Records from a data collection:
________________

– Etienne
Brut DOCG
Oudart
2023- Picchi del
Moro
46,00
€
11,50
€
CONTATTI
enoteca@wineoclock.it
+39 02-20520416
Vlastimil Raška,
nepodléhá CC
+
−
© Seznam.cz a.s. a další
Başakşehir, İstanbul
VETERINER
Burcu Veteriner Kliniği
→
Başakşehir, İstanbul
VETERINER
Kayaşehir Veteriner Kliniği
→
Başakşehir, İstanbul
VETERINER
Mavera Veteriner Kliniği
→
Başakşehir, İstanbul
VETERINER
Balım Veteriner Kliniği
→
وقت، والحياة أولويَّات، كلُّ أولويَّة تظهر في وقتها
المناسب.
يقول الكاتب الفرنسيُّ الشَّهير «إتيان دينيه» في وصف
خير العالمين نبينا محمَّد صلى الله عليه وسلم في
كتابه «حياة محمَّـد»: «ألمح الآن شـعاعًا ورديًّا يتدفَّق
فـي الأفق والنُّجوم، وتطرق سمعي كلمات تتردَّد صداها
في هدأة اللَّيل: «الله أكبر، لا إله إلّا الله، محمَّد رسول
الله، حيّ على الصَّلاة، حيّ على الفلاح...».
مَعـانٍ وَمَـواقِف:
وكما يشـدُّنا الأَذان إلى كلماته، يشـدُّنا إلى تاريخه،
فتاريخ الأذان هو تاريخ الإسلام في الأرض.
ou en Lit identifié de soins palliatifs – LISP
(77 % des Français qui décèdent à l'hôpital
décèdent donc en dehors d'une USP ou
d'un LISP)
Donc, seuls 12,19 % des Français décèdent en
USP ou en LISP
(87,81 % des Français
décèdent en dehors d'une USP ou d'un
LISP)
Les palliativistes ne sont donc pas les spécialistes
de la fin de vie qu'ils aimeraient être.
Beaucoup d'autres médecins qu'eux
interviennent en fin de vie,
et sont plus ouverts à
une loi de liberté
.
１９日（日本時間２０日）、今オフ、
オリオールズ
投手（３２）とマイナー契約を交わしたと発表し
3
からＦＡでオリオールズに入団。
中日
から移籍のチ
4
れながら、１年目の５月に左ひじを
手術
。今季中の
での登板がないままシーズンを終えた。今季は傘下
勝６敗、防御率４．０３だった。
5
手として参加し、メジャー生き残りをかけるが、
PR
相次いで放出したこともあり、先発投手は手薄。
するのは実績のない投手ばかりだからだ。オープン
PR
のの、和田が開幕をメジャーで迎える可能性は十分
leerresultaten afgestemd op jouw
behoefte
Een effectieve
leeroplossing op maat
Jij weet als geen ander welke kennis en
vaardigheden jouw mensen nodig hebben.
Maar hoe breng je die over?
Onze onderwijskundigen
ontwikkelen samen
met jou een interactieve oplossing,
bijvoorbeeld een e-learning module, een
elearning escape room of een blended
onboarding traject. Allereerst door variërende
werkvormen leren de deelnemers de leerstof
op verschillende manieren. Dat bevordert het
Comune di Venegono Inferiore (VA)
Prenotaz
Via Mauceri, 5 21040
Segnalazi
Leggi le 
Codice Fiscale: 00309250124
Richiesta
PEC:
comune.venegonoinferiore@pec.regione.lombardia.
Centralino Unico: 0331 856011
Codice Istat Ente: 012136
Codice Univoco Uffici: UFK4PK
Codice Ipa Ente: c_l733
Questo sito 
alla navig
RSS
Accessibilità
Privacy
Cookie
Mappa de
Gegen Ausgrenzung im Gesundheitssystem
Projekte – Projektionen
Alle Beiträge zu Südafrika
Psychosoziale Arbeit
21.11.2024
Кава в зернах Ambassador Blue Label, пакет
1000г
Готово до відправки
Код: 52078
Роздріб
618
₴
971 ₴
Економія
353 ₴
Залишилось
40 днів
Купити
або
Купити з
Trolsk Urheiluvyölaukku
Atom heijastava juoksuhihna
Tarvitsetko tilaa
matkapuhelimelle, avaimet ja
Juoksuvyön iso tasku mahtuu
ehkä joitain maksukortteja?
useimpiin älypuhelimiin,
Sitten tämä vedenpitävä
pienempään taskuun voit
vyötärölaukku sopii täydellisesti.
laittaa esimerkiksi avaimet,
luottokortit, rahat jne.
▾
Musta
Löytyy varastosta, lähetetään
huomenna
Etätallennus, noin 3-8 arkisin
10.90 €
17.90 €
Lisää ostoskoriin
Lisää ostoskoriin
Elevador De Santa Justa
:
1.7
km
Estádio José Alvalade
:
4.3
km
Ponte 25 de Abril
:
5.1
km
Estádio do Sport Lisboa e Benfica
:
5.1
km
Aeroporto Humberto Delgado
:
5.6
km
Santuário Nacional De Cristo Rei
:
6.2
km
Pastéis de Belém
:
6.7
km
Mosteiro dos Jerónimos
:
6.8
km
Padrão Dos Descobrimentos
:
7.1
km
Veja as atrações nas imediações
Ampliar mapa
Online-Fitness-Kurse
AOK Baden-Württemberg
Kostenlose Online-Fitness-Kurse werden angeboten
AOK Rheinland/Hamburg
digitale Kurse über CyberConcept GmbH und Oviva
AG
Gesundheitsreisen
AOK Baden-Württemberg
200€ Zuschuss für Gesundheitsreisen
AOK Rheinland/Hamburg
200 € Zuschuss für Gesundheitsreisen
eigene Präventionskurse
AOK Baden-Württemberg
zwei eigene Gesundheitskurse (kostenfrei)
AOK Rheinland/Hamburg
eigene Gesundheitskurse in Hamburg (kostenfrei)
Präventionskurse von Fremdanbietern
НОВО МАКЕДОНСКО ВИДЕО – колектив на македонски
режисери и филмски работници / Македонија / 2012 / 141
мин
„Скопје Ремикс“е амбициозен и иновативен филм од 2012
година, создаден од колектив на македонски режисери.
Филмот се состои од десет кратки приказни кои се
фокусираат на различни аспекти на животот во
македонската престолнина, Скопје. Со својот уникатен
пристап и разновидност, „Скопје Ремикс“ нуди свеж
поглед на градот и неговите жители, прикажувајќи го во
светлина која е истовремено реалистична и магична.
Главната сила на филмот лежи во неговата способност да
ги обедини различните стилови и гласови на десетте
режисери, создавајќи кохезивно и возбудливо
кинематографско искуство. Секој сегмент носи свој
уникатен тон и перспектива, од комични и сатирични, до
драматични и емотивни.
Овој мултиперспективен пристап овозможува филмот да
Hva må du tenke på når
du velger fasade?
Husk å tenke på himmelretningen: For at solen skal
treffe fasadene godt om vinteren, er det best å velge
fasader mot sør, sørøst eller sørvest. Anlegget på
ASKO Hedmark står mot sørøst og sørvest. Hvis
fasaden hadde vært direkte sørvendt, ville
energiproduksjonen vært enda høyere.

________________

Edit these lines so that every "Başakşehir" becomes "Esenyurt", leaving everything else unchanged.

EXERCISE RESPONSE ::
– Etienne
Brut DOCG
Oudart
2023- Picchi del
Moro
46,00
€
11,50
€
CONTATTI
enoteca@wineoclock.it
+39 02-20520416
Vlastimil Raška,
nepodléhá CC
+
−
© Seznam.cz a.s. a další
Esenyurt, İstanbul
VETERINER
Burcu Veteriner Kliniği
→
Esenyurt, İstanbul
VETERINER
Kayaşehir Veteriner Kliniği
→
Esenyurt, İstanbul
VETERINER
Mavera Veteriner Kliniği
→
Esenyurt, İstanbul
VETERINER
Balım Veteriner Kliniği
→
وقت، والحياة أولويَّات، كلُّ أولويَّة تظهر في وقتها
المناسب.
يقول الكاتب الفرنسيُّ الشَّهير «إتيان دينيه» في وصف
خير العالمين نبينا محمَّد صلى الله عليه وسلم في
كتابه «حياة محمَّـد»: «ألمح الآن شـعاعًا ورديًّا يتدفَّق
فـي الأفق والنُّجوم، وتطرق سمعي كلمات تتردَّد صداها
في هدأة اللَّيل: «الله أكبر، لا إله إلّا الله، محمَّد رسول
الله، حيّ على الصَّلاة، حيّ على الفلاح...».
مَعـانٍ وَمَـواقِف:
وكما يشـدُّنا الأَذان إلى كلماته، يشـدُّنا إلى تاريخه،
فتاريخ الأذان هو تاريخ الإسلام في الأرض.
ou en Lit identifié de soins palliatifs – LISP
(77 % des Français qui décèdent à l'hôpital
décèdent donc en dehors d'une USP ou
d'un LISP)
Donc, seuls 12,19 % des Français décèdent en
USP ou en LISP
(87,81 % des Français
décèdent en dehors d'une USP ou d'un
LISP)
Les palliativistes ne sont donc pas les spécialistes
de la fin de vie qu'ils aimeraient être.
Beaucoup d'autres médecins qu'eux
interviennent en fin de vie,
et sont plus ouverts à
une loi de liberté
.
１９日（日本時間２０日）、今オフ、
オリオールズ
投手（３２）とマイナー契約を交わしたと発表し
3
からＦＡでオリオールズに入団。
中日
から移籍のチ
4
れながら、１年目の５月に左ひじを
手術
。今季中の
での登板がないままシーズンを終えた。今季は傘下
勝６敗、防御率４．０３だった。
5
手として参加し、メジャー生き残りをかけるが、
PR
相次いで放出したこともあり、先発投手は手薄。
するのは実績のない投手ばかりだからだ。オープン
PR
のの、和田が開幕をメジャーで迎える可能性は十分
leerresultaten afgestemd op jouw
behoefte
Een effectieve
leeroplossing op maat
Jij weet als geen ander welke kennis en
vaardigheden jouw mensen nodig hebben.
Maar hoe breng je die over?
Onze onderwijskundigen
ontwikkelen samen
met jou een interactieve oplossing,
bijvoorbeeld een e-learning module, een
elearning escape room of een blended
onboarding traject. Allereerst door variërende
werkvormen leren de deelnemers de leerstof
op verschillende manieren. Dat bevordert het
Comune di Venegono Inferiore (VA)
Prenotaz
Via Mauceri, 5 21040
Segnalazi
Leggi le 
Codice Fiscale: 00309250124
Richiesta
PEC:
comune.venegonoinferiore@pec.regione.lombardia.
Centralino Unico: 0331 856011
Codice Istat Ente: 012136
Codice Univoco Uffici: UFK4PK
Codice Ipa Ente: c_l733
Questo sito 
alla navig
RSS
Accessibilità
Privacy
Cookie
Mappa de
Gegen Ausgrenzung im Gesundheitssystem
Projekte – Projektionen
Alle Beiträge zu Südafrika
Psychosoziale Arbeit
21.11.2024
Кава в зернах Ambassador Blue Label, пакет
1000г
Готово до відправки
Код: 52078
Роздріб
618
₴
971 ₴
Економія
353 ₴
Залишилось
40 днів
Купити
або
Купити з
Trolsk Urheiluvyölaukku
Atom heijastava juoksuhihna
Tarvitsetko tilaa
matkapuhelimelle, avaimet ja
Juoksuvyön iso tasku mahtuu
ehkä joitain maksukortteja?
useimpiin älypuhelimiin,
Sitten tämä vedenpitävä
pienempään taskuun voit
vyötärölaukku sopii täydellisesti.
laittaa esimerkiksi avaimet,
luottokortit, rahat jne.
▾
Musta
Löytyy varastosta, lähetetään
huomenna
Etätallennus, noin 3-8 arkisin
10.90 €
17.90 €
Lisää ostoskoriin
Lisää ostoskoriin
Elevador De Santa Justa
:
1.7
km
Estádio José Alvalade
:
4.3
km
Ponte 25 de Abril
:
5.1
km
Estádio do Sport Lisboa e Benfica
:
5.1
km
Aeroporto Humberto Delgado
:
5.6
km
Santuário Nacional De Cristo Rei
:
6.2
km
Pastéis de Belém
:
6.7
km
Mosteiro dos Jerónimos
:
6.8
km
Padrão Dos Descobrimentos
:
7.1
km
Veja as atrações nas imediações
Ampliar mapa
Online-Fitness-Kurse
AOK Baden-Württemberg
Kostenlose Online-Fitness-Kurse werden angeboten
AOK Rheinland/Hamburg
digitale Kurse über CyberConcept GmbH und Oviva
AG
Gesundheitsreisen
AOK Baden-Württemberg
200€ Zuschuss für Gesundheitsreisen
AOK Rheinland/Hamburg
200 € Zuschuss für Gesundheitsreisen
eigene Präventionskurse
AOK Baden-Württemberg
zwei eigene Gesundheitskurse (kostenfrei)
AOK Rheinland/Hamburg
eigene Gesundheitskurse in Hamburg (kostenfrei)
Präventionskurse von Fremdanbietern
НОВО МАКЕДОНСКО ВИДЕО – колектив на македонски
режисери и филмски работници / Македонија / 2012 / 141
мин
„Скопје Ремикс“е амбициозен и иновативен филм од 2012
година, создаден од колектив на македонски режисери.
Филмот се состои од десет кратки приказни кои се
фокусираат на различни аспекти на животот во
македонската престолнина, Скопје. Со својот уникатен
пристап и разновидност, „Скопје Ремикс“ нуди свеж
поглед на градот и неговите жители, прикажувајќи го во
светлина која е истовремено реалистична и магична.
Главната сила на филмот лежи во неговата способност да
ги обедини различните стилови и гласови на десетте
режисери, создавајќи кохезивно и возбудливо
кинематографско искуство. Секој сегмент носи свој
уникатен тон и перспектива, од комични и сатирични, до
драматични и емотивни.
Овој мултиперспективен пристап овозможува филмот да
Hva må du tenke på når
du velger fasade?
Husk å tenke på himmelretningen: For at solen skal
treffe fasadene godt om vinteren, er det best å velge
fasader mot sør, sørøst eller sørvest. Anlegget på
ASKO Hedmark står mot sørøst og sørvest. Hvis
fasaden hadde vært direkte sørvendt, ville
energiproduksjonen vært enda høyere.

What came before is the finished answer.